**WRITTEN INSTRUCTION 1:**
List every web address that appears in the issue thread.
**WRITTEN INSTRUCTION 2:**
Reproduce the passage of the issue thread between "has 2 convolutional" and "block have 3?", inclusive.

Second block should have 2 convolutions #9

Open prhbrt opened 7 years ago

prhbrt commented 7 years ago

I noticed that your second block in the diagram in your paper

v-net

source: https://arxiv.org/abs/1606.04797

has 2 convolutional layers, yet here is has one:

https://github.com/faustomilletari/VNet/blob/master/Prototxt/train_noPooling_ResNet_cinque.prototxt#L143

Shouldn't there be 2? And shouldn't the thrid block have 3?

https://github.com/faustomilletari/VNet/blob/master/Prototxt/train_noPooling_ResNet_cinque.prototxt#L230

faustomilletari commented 7 years ago

looking into it...

mattmacy commented 7 years ago

I'm translating this to pytorch and have noticed the same thing only more so. It might help if you put each layer on a single line like: http://lmb.informatik.uni-freiburg.de/resources/opensource/3dUnet_miccai2016_with_BN.prototxt Prototxt is horrible no matter how it's formatted, but it's much easier to see what's going on that way.

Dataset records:
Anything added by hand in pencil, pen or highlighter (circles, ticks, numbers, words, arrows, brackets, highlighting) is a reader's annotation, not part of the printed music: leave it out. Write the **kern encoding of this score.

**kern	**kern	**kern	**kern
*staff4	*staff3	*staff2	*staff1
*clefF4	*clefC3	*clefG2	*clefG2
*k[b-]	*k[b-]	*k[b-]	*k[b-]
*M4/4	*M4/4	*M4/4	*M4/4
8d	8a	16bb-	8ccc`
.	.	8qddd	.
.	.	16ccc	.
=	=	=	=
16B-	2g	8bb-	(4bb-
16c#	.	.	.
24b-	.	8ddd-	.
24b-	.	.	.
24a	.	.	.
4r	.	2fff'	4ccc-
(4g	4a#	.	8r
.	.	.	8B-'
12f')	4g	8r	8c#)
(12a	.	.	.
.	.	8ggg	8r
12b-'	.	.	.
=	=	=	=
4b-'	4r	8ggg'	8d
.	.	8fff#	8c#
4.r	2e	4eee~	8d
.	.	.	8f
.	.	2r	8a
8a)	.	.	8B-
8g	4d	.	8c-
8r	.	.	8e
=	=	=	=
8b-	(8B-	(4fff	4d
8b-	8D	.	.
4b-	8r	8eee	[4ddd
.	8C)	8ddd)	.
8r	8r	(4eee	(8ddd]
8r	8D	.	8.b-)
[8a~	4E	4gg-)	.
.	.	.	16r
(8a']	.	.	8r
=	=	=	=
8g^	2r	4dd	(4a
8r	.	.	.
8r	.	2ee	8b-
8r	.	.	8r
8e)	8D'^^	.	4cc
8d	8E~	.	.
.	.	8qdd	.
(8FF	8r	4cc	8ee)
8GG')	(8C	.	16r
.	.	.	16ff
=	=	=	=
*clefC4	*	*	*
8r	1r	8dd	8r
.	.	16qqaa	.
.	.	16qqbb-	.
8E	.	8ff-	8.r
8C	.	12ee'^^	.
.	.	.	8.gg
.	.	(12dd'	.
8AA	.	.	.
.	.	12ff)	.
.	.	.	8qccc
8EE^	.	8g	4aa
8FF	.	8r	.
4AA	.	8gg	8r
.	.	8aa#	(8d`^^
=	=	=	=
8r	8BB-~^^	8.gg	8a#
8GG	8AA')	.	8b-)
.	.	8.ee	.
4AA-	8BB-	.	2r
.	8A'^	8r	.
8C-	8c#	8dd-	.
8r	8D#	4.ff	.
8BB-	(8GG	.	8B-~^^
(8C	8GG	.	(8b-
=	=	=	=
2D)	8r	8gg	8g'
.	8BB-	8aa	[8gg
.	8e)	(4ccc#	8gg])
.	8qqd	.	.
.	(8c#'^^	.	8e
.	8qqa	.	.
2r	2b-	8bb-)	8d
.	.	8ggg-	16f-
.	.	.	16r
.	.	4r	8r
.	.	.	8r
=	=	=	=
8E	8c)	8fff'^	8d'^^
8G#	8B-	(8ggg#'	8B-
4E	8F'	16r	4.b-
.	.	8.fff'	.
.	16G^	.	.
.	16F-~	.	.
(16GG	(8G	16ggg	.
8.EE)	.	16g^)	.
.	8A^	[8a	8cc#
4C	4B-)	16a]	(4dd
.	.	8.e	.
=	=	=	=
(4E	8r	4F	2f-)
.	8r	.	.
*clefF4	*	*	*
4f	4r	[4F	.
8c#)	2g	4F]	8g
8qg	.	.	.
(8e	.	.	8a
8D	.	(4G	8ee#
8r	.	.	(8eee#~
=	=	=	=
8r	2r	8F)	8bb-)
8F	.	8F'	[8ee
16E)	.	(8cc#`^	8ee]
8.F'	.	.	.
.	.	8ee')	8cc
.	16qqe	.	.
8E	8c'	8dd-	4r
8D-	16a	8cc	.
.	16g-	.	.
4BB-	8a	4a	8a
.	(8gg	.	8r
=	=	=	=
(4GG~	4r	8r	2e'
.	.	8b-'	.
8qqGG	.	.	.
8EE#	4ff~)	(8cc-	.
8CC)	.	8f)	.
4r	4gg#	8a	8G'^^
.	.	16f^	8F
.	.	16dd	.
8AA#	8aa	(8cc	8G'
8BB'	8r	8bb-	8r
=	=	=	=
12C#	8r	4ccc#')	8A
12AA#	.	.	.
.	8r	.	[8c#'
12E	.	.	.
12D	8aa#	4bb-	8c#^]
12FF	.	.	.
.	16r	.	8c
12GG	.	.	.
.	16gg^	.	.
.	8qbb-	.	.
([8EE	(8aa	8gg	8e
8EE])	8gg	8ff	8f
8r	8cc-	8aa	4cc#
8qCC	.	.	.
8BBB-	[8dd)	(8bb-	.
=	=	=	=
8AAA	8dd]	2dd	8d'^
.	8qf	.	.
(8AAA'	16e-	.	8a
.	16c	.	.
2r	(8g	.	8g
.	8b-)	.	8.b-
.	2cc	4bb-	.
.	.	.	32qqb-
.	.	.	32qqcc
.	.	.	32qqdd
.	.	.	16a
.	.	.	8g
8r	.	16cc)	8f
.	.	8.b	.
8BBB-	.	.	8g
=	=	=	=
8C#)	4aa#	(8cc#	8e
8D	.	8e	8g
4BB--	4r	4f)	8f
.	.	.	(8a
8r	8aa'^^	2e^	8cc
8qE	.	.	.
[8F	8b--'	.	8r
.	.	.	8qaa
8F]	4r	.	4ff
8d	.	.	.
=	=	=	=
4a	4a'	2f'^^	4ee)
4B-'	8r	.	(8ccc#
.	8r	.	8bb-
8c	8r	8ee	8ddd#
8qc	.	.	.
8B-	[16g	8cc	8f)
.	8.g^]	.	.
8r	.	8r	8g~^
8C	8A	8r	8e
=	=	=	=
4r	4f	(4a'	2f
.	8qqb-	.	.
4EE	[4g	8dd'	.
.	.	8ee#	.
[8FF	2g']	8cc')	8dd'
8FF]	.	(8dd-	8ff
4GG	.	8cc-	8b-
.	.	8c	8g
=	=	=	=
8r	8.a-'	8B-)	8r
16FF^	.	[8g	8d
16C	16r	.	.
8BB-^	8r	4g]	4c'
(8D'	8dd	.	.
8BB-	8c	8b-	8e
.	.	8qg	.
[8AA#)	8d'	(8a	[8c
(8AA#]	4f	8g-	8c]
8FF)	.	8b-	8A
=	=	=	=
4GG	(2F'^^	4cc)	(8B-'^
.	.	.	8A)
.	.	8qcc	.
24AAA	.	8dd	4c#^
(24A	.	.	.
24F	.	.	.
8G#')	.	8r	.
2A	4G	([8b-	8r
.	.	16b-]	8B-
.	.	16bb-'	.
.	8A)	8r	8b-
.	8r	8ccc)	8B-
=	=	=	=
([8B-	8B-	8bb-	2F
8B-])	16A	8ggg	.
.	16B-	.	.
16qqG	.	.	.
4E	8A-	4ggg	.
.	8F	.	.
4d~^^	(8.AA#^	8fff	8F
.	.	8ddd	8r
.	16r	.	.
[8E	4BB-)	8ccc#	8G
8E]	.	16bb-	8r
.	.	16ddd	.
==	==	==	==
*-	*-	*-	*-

**EXERCISE ANSWER 1:**
- https://arxiv.org/abs/1606.04797
- https://github.com/faustomilletari/VNet/blob/master/Prototxt/train_noPooling_ResNet_cinque.prototxt#L143
- https://github.com/faustomilletari/VNet/blob/master/Prototxt/train_noPooling_ResNet_cinque.prototxt#L230
- http://lmb.informatik.uni-freiburg.de/resources/opensource/3dUnet_miccai2016_with_BN.prototxt

**EXERCISE ANSWER 2:**
has 2 convolutional layers, yet here is has one:

https://github.com/faustomilletari/VNet/blob/master/Prototxt/train_noPooling_ResNet_cinque.prototxt#L143

Shouldn't there be 2? And shouldn't the thrid block have 3?